**INSTRUCTION:**
Retype every entry below without any changes, and leave the pictures out of your answer.

**DATA LISTING:**
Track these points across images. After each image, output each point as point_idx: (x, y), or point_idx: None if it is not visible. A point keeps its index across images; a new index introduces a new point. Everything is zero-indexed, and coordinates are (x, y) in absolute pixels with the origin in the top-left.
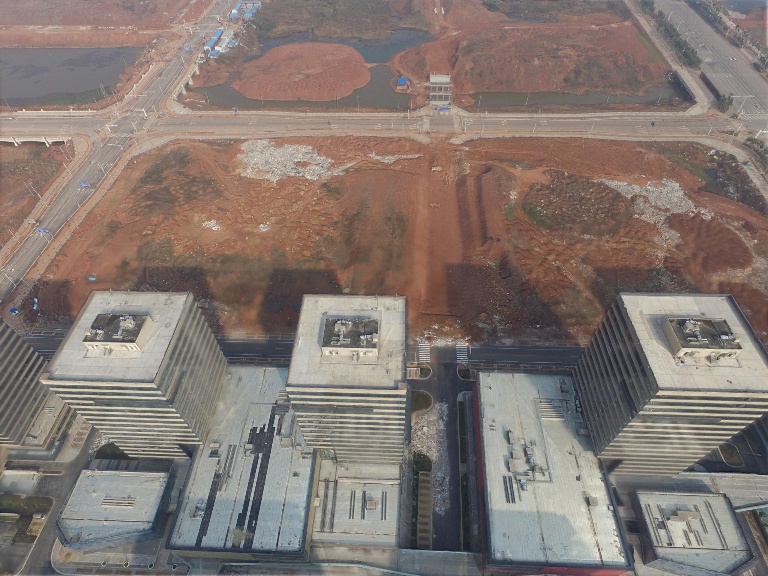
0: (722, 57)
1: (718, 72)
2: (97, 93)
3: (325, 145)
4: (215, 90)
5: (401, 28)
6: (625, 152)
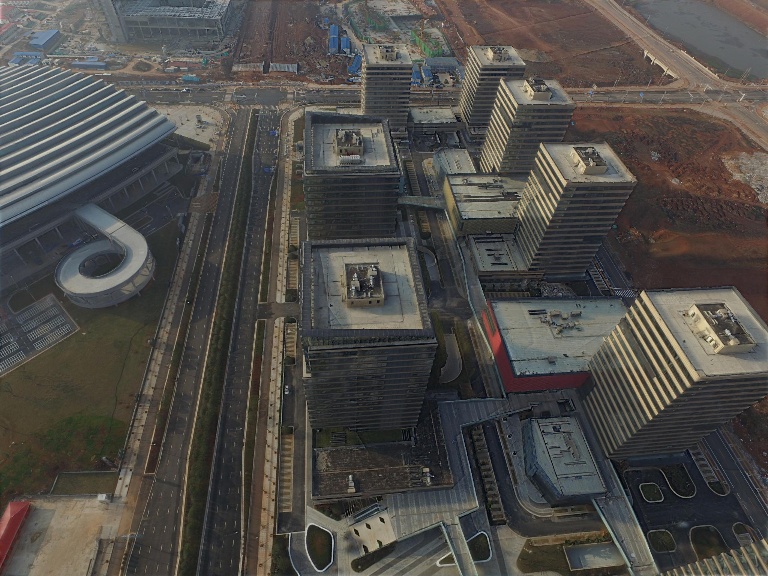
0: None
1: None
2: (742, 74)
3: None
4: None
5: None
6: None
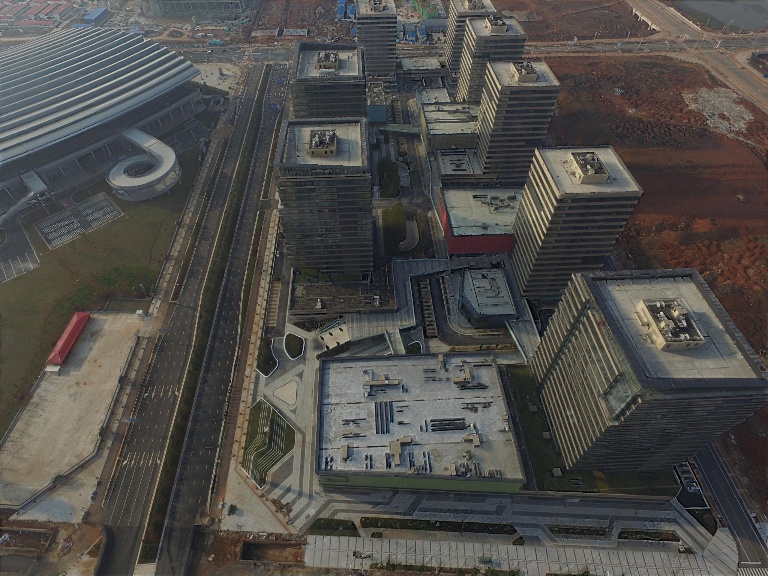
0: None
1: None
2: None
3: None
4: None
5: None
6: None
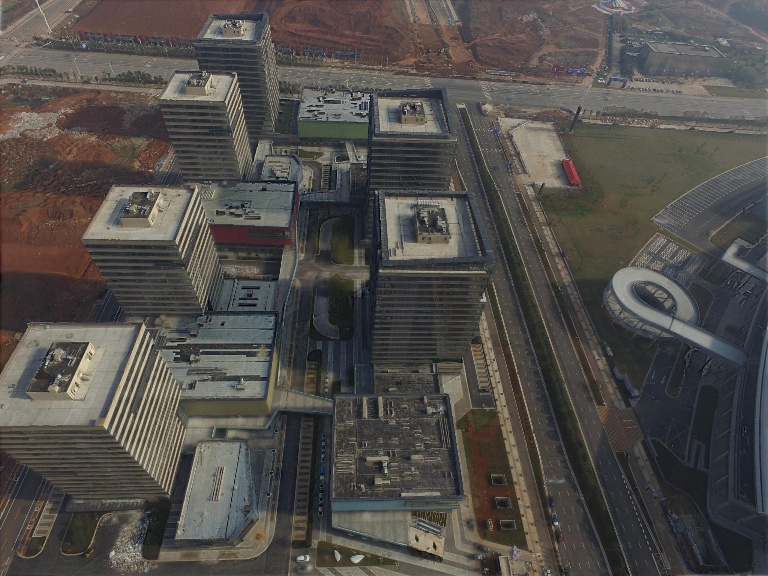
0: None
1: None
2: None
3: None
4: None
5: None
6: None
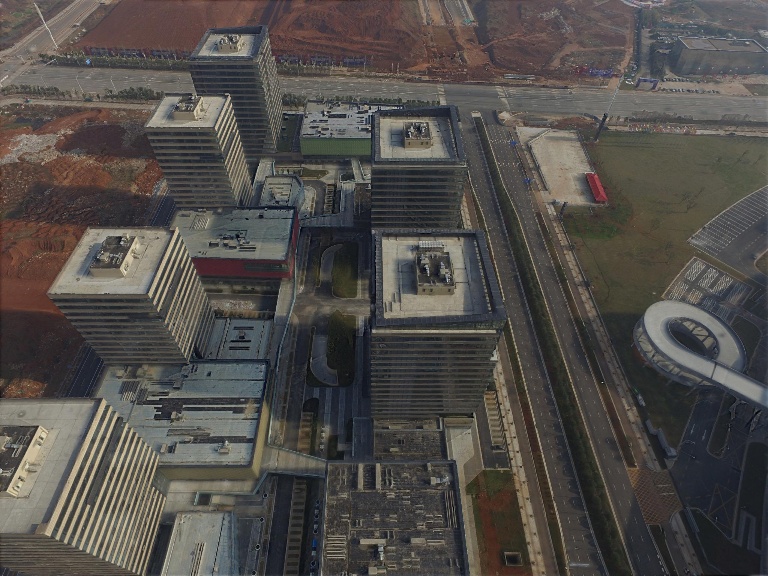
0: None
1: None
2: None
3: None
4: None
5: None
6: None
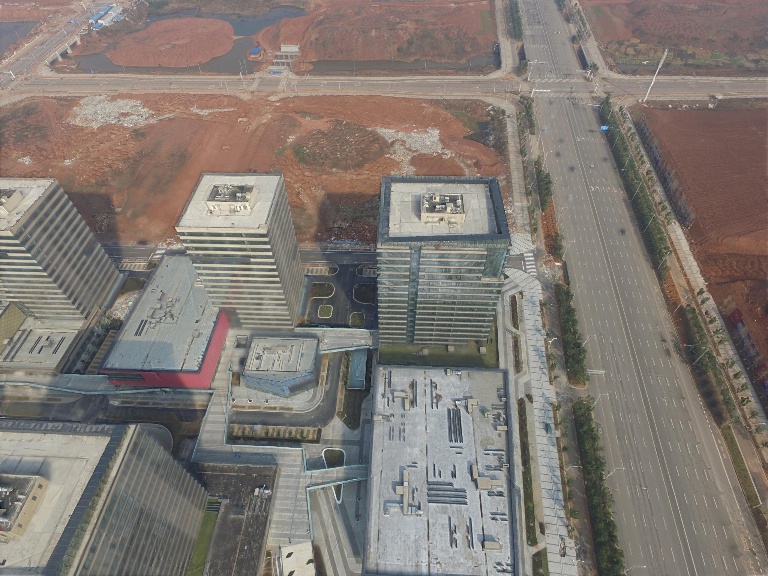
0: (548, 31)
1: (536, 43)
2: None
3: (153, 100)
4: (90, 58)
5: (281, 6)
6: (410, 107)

**OUTPUT BELOW:**
Track these points across images. After each image, output each point as point_idx: (x, y), or point_idx: None if it is not visible. A point keeps its index across images; a new index introduces a new point. Everything is zero-indexed, and coordinates are (x, y) in absolute pixels with the origin in the top-left.
0: (722, 57)
1: (718, 72)
2: (97, 93)
3: (325, 145)
4: (215, 90)
5: (401, 28)
6: (625, 152)
0: None
1: None
2: (742, 74)
3: None
4: None
5: None
6: None
0: None
1: None
2: None
3: None
4: None
5: None
6: None
0: None
1: None
2: None
3: None
4: None
5: None
6: None
0: None
1: None
2: None
3: None
4: None
5: None
6: None
0: (548, 31)
1: (536, 43)
2: None
3: (153, 100)
4: (90, 58)
5: (281, 6)
6: (410, 107)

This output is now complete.